Now, it is threatening a number of western and northern Montreal seats, once seen as impenetrable Liberal fortresses. The party has released polls showing it is leading in Verdun (where 2012 strike veteran and party president Alejandra Zaga-Mendez is polling ahead of Liberal incumbent Isabelle Melançon), and Maurice-Richard (where human rights activist Haroun Bouazzi and CAQ candidate Audrey Murray are fighting for the traditionally Liberal seat).

Meanwhile Guillaume Cliche-Rivard, an immigration lawyer and refugee advocate, is threatening to knock off Liberal Leader Anglade in the west Montreal Liberal stronghold of Saint-Henri-Saint-Anne. Cree activist and columnist Maïtée Labrecque-Saganash, daughter of former NDP MP Romeo Saganash, is threatening another Liberal seat in the Northern Quebec riding of Ungava. If she wins, she will become the first Indigenous woman ever elected to Quebec’s National Assembly.

QS is the only party to have translated their electoral platform into seven Indigenous languages.

Defining their identity

For years, Quebec solidaire had a problem that halted its advance into the western parts of Montreal. And it isn’t what you might think.

For most young anglophones and allophones the party’s support for sovereignty has never been a deal breaker. ‘We’ll vote how we see fit in an eventual referendum,’ goes the line of thought, ‘but in the meantime we want socialist policies.’ If those come from a sovereigntist party, then that’s who many will vote for. As with most Quebecers these days, sovereignty is not a top-of-mind issue.

But for many, support for the previous PQ government’s ban on religious symbols was a dealbreaker. Widely seen as poorly-camouflaged racism, the policy targets religious minorities and makes them choose between symbols of their faith and full participation in Quebec society.

QS never supported the ban, but they did waffle somewhat in their opposition, until a deciding vote at a party congress in 2019 to oppose all restrictions on religious symbols. The party has also taken a strong stance on the existence of systemic racism, challenging premier Legault’s contention that it does not exist in Quebec.

One columnist recently suggested that these positions represent a fatal error, imposing a hard ceiling of 15 per cent on the party’s support because they leave QS out of step with Quebec society.

On the contrary, it is these principled positions that have allowed QS to consolidate the youth vote among Quebecers of all backgrounds, and will allow it to build on that support in each election to come. The party isn’t perfect, and its caveat-laced support for Bill 96 (which would tighten eligibility to English schools, and make life harder for immigrants) has rubbed many the wrong way. There is work yet to be done for the party to win over anglophone and allophone communities.

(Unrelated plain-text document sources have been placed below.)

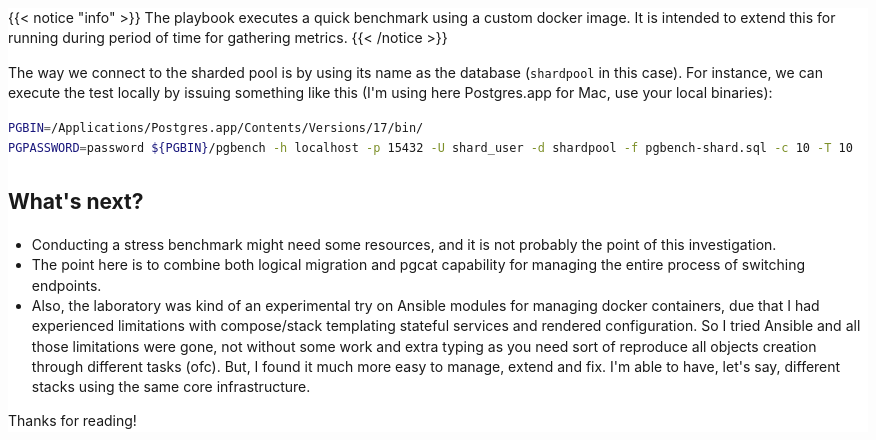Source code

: {{< notice "info" >}}
The playbook executes a quick benchmark using a custom docker image. It is intended to extend this for running during period of time for gathering metrics.
{{< /notice >}}

The way we connect to the sharded pool is by using its name as the database (`shardpool` in this case). For instance, we can execute the test locally by issuing something like this (I'm using here Postgres.app for Mac, use your local binaries):

```bash
PGBIN=/Applications/Postgres.app/Contents/Versions/17/bin/
PGPASSWORD=password ${PGBIN}/pgbench -h localhost -p 15432 -U shard_user -d shardpool -f pgbench-shard.sql -c 10 -T 10 
```

## What's next?

- Conducting a stress benchmark might need some resources, and it is not probably the point of this investigation. 
- The point here is to combine both logical migration and pgcat capability for managing the entire process of switching endpoints.  
- Also, the laboratory was kind of an experimental try on Ansible modules for managing docker containers, due that I had experienced limitations with compose/stack templating stateful services and rendered configuration. 
  So I tried Ansible and all those limitations were gone, not without some work and extra typing as you need sort of reproduce all objects creation through different tasks (ofc). But, I found it much more easy to manage, extend and fix. I'm able to have, let's say, different stacks using the same core infrastructure. 

Thanks for reading!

But as you watch election results on October 3, don’t be too saddened by the victory of the uber-capitalist CAQ, or the advances of the far-right clown brigade.

An unabashedly socialist party is on the rise in Quebec, led by young people and veterans of Canada’s largest and most successful social movement. In time it may moderate like the wishy-washy NDP sections that exist in many provinces, but for now it is the most radically socialist major political party in North America.

And it just might be the government-in-waiting when the dust settles next month.